• **Passage**

Tenant will not perform any acts or
carry on any practices which may injure the
Premises or be a nuisance or menace.
3.2. Covenant of Continuous Operation. Tenant will keep such
business
open on the Premises on every day on which
the Hotel is open for business,
serving three meals a day and maintaining
regular business hours during the Term
consistent with similar restaurants in
Branson, Missouri, subject to temporary
closures for alteration or repair as
otherwise permitted hereunder.
Notwithstanding the foregoing, Tenant will
be released from the further
obligation of maintaining daily breakfast
service, if, as of the end of any full
calendar year during the Term beginning
with 2006, Tenant's Gross Receipts
attributable to serving breakfast at the
Restaurant average less than $800 per
day for the three (3) busiest consecutive
calendar months (for breakfast) during
such year.
3.3. Exclusive Ticket Sales and Hotel Advertising. During the
Term,
Tenant will not advertise, promote or
maintain promotional materials on the
Premises for any Branson-area hotels other
than those owned by Landlord and its
affiliated companies. During the Term,
Tenant will not give away or sell on the
Premises tickets to shows or other
Branson-area attractions, nor will Tenant
allow any person or agent other than
Landlord or one of its affiliated companies
to engage in such ticket sales or giveaways
on the Premises.

• **Task**
Answer these from the lease passage above:
(a) How many meals a day must the Tenant serve?
(b) What average daily amount of breakfast Gross Receipts, if not reached, frees the Tenant from daily breakfast service?
(c) Besides the Landlord, whose Branson-area hotels may the Tenant promote on the Premises?

• **Excerpted records**
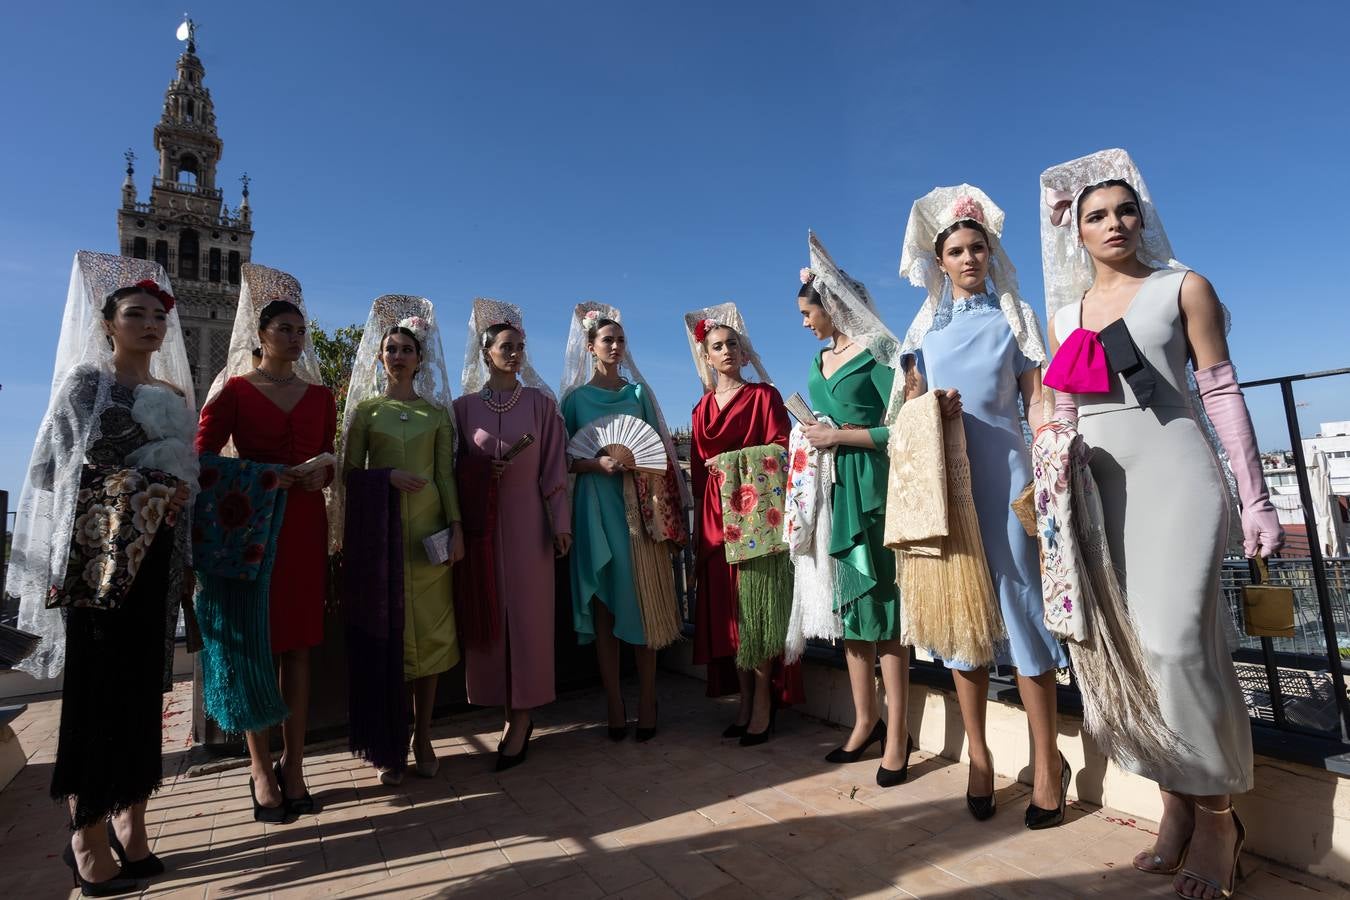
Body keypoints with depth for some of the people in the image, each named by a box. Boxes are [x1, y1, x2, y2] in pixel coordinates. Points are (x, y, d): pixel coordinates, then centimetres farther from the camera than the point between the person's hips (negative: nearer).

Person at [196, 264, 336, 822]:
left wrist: (321, 474, -6)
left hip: (306, 525, 3)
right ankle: (260, 769, 13)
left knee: (298, 644, 5)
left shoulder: (319, 394, 12)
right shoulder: (233, 390, 2)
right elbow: (203, 459, -6)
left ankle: (294, 766, 13)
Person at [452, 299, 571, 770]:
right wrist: (481, 470, -11)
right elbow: (454, 468, 8)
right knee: (488, 615, 5)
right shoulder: (464, 406, 5)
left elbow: (554, 468, 0)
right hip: (482, 523, 2)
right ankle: (511, 711, 18)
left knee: (527, 614, 1)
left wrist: (561, 523, -4)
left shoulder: (541, 403, 3)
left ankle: (521, 716, 11)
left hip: (527, 521, -1)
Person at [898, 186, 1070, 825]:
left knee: (1020, 607, -3)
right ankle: (978, 753, 16)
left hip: (1004, 472, -2)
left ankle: (1046, 761, 11)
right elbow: (911, 408, 14)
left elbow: (1036, 402, 3)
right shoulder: (925, 326, 13)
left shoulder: (1015, 316, 8)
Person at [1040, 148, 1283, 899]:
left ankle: (1216, 813, 6)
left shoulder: (1184, 288, 5)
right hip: (1100, 488, 4)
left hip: (1175, 474, -4)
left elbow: (1222, 393, 1)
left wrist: (1256, 498, -4)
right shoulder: (1064, 314, 14)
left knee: (1175, 639, -14)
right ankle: (1177, 804, 17)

• **Completed task**
(a) Three meals a day.
(b) $800 per day.
(c) Those owned by the Landlord's affiliated companies.